▸ **Records provided**
- - -

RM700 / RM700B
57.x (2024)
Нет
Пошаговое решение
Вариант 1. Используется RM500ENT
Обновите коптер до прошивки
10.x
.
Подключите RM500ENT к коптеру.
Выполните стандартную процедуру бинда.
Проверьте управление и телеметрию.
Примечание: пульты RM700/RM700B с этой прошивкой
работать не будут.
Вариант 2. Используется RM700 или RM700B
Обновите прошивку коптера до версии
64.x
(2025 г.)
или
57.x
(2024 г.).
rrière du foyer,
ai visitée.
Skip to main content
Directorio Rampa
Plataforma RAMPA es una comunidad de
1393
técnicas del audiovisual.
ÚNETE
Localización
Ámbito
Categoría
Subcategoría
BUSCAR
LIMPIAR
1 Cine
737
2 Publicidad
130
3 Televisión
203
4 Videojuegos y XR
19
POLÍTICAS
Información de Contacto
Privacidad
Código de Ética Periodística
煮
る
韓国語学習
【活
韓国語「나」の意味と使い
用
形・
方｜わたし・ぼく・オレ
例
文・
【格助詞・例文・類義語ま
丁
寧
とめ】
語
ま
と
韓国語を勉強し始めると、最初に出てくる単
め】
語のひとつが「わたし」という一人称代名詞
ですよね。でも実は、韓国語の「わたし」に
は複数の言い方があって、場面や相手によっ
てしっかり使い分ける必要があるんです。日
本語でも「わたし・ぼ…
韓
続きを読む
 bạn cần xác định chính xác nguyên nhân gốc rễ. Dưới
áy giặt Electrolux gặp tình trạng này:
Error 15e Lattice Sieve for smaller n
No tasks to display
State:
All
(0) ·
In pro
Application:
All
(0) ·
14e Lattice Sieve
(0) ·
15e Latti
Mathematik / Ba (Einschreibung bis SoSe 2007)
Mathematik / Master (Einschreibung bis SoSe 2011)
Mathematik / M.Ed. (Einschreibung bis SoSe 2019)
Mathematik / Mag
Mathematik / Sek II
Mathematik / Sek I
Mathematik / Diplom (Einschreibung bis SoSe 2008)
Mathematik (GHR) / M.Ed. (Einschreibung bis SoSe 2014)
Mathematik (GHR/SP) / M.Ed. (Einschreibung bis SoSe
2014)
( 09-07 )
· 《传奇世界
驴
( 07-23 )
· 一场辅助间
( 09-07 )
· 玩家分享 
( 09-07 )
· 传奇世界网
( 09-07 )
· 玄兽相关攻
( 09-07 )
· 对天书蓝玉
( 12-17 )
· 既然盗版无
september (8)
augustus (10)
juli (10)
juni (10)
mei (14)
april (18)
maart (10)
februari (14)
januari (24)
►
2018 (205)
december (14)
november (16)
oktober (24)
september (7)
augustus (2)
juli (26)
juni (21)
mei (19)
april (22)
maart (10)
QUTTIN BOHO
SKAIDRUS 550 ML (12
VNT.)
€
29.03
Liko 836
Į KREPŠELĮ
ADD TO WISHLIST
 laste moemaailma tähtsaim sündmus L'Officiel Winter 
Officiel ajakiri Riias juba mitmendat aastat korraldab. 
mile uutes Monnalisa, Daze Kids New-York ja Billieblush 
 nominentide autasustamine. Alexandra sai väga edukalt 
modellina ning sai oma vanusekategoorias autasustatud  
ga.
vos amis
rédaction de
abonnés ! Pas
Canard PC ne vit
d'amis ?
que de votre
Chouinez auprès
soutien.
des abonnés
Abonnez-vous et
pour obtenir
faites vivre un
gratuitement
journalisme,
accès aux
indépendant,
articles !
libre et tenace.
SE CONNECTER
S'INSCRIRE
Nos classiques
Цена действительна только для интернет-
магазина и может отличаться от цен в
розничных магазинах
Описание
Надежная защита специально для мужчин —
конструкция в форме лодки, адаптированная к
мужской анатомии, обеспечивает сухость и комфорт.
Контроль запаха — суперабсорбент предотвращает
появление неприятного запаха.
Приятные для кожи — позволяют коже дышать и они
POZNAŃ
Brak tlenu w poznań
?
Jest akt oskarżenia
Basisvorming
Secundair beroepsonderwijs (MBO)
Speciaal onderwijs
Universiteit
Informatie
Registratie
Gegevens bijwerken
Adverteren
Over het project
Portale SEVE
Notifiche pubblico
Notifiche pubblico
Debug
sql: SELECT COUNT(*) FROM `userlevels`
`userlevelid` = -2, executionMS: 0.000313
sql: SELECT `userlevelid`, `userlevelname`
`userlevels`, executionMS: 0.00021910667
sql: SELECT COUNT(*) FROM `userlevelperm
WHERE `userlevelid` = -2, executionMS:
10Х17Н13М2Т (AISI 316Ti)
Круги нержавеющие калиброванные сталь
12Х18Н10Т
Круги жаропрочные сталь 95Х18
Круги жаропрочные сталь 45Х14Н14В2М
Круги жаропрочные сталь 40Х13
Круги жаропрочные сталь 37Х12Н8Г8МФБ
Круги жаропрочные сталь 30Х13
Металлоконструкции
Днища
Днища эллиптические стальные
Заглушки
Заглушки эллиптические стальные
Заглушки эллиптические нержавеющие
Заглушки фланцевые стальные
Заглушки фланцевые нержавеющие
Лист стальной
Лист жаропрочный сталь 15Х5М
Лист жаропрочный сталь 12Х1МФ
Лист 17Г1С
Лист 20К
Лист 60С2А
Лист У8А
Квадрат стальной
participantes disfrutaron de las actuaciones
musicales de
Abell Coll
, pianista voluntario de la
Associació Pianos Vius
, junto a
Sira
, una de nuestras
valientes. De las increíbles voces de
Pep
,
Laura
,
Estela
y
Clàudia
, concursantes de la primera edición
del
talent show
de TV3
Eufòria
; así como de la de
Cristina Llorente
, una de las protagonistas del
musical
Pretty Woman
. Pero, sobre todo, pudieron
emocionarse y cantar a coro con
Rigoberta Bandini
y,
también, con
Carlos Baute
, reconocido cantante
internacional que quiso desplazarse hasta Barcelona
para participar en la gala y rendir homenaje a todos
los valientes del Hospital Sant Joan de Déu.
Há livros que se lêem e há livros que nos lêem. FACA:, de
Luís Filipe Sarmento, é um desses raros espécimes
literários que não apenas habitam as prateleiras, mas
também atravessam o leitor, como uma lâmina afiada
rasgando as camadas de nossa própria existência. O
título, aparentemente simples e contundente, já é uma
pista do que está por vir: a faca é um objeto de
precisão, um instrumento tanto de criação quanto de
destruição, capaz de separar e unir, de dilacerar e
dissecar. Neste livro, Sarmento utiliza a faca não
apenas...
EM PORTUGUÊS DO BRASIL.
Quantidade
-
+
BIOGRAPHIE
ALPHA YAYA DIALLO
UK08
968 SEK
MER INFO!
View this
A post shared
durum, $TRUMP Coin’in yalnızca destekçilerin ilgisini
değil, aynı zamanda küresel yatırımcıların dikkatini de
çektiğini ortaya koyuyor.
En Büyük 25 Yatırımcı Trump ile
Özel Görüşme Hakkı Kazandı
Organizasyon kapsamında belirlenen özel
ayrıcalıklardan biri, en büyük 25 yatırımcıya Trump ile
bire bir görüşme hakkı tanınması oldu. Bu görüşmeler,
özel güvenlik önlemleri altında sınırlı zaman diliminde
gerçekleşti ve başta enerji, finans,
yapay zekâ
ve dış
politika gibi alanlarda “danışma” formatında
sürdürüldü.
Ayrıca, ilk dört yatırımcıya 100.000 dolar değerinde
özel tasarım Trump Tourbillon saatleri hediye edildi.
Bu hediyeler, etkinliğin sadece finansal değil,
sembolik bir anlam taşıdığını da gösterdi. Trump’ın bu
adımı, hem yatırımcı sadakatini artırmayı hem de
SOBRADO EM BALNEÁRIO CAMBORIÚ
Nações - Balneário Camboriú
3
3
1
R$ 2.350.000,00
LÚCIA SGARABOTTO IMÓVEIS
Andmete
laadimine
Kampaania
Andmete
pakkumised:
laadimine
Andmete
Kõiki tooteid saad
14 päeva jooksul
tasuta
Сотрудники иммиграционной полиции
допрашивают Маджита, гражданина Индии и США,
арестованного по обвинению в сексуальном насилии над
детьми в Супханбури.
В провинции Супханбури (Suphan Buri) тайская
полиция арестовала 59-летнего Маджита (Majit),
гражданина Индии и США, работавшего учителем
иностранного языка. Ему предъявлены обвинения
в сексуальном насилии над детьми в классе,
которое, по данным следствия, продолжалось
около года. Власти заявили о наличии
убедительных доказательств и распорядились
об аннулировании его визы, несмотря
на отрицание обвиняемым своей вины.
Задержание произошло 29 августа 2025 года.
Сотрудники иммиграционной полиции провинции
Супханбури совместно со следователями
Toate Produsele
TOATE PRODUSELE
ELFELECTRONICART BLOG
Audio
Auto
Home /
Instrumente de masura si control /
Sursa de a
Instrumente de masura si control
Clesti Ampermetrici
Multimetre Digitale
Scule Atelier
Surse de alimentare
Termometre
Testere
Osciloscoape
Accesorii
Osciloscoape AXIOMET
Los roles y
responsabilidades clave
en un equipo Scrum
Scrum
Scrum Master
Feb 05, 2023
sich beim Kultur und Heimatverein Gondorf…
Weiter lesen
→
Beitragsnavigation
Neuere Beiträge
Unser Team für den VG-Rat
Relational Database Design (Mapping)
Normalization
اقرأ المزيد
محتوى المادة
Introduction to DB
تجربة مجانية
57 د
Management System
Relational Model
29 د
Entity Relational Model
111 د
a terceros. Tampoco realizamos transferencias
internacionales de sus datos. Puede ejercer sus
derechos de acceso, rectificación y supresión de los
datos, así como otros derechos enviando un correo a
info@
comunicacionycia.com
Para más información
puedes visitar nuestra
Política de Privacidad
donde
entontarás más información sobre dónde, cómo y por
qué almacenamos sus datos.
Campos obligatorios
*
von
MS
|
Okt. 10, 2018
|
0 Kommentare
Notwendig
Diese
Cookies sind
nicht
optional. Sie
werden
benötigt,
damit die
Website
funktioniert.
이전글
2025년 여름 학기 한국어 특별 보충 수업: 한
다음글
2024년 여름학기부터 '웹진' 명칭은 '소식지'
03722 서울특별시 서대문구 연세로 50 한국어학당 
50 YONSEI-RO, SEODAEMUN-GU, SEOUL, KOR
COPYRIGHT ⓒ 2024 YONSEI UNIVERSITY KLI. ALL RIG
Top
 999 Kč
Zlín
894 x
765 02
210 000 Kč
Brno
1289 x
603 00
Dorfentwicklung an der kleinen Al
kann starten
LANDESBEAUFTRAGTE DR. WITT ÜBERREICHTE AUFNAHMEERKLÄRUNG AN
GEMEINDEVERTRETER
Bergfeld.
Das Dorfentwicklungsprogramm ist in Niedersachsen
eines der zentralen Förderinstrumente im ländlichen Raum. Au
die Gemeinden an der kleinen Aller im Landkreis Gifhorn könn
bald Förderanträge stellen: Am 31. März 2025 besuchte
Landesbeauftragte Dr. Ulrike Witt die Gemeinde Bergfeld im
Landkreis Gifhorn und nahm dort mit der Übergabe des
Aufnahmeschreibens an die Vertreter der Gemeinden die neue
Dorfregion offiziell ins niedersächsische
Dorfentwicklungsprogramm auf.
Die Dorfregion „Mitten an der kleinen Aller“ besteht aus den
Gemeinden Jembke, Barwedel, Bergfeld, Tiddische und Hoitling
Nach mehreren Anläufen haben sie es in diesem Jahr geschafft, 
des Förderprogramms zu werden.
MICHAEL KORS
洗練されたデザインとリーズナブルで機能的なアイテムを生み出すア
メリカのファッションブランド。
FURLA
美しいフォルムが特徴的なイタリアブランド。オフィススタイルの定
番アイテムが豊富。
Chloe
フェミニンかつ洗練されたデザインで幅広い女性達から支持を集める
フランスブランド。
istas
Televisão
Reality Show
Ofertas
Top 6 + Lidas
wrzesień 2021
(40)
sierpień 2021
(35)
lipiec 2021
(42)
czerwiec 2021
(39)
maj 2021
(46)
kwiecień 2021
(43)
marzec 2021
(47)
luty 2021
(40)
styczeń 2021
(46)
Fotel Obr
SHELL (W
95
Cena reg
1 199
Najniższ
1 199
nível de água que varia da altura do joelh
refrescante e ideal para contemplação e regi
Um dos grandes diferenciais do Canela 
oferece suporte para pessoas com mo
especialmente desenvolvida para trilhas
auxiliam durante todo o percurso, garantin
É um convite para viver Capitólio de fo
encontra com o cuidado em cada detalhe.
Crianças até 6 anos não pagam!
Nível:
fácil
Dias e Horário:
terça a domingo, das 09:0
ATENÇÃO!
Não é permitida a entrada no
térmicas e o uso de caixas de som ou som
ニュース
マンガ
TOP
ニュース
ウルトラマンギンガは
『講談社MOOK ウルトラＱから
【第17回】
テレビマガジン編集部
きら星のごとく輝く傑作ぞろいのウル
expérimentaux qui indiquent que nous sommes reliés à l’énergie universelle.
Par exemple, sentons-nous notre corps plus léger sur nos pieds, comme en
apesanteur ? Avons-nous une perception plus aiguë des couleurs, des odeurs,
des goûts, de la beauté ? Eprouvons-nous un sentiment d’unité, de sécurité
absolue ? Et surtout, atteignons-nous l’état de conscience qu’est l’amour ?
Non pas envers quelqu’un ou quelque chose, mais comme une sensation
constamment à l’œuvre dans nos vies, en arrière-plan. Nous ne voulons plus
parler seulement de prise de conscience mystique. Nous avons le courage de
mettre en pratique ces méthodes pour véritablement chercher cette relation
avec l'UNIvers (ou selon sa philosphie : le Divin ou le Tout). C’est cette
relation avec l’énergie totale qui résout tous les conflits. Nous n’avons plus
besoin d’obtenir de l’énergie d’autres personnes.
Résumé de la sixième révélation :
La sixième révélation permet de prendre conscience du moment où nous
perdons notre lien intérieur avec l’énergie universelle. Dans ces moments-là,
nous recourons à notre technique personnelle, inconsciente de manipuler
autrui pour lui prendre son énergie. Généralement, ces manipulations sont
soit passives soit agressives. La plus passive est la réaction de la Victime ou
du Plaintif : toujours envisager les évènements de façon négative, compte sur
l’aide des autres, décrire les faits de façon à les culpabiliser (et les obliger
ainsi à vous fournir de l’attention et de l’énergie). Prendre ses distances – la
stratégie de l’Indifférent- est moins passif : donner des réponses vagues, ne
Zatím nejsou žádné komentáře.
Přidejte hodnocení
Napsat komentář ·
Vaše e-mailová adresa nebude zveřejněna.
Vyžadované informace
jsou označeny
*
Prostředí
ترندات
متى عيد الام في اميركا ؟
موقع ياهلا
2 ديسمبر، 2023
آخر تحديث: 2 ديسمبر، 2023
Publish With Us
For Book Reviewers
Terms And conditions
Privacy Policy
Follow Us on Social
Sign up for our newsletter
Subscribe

- - -

▸ **Assignment**
Extract every line of the records that contains the word "apenas", and reproduce each such line in full.

▸ **Response**
literários que não apenas habitam as prateleiras, mas
apenas...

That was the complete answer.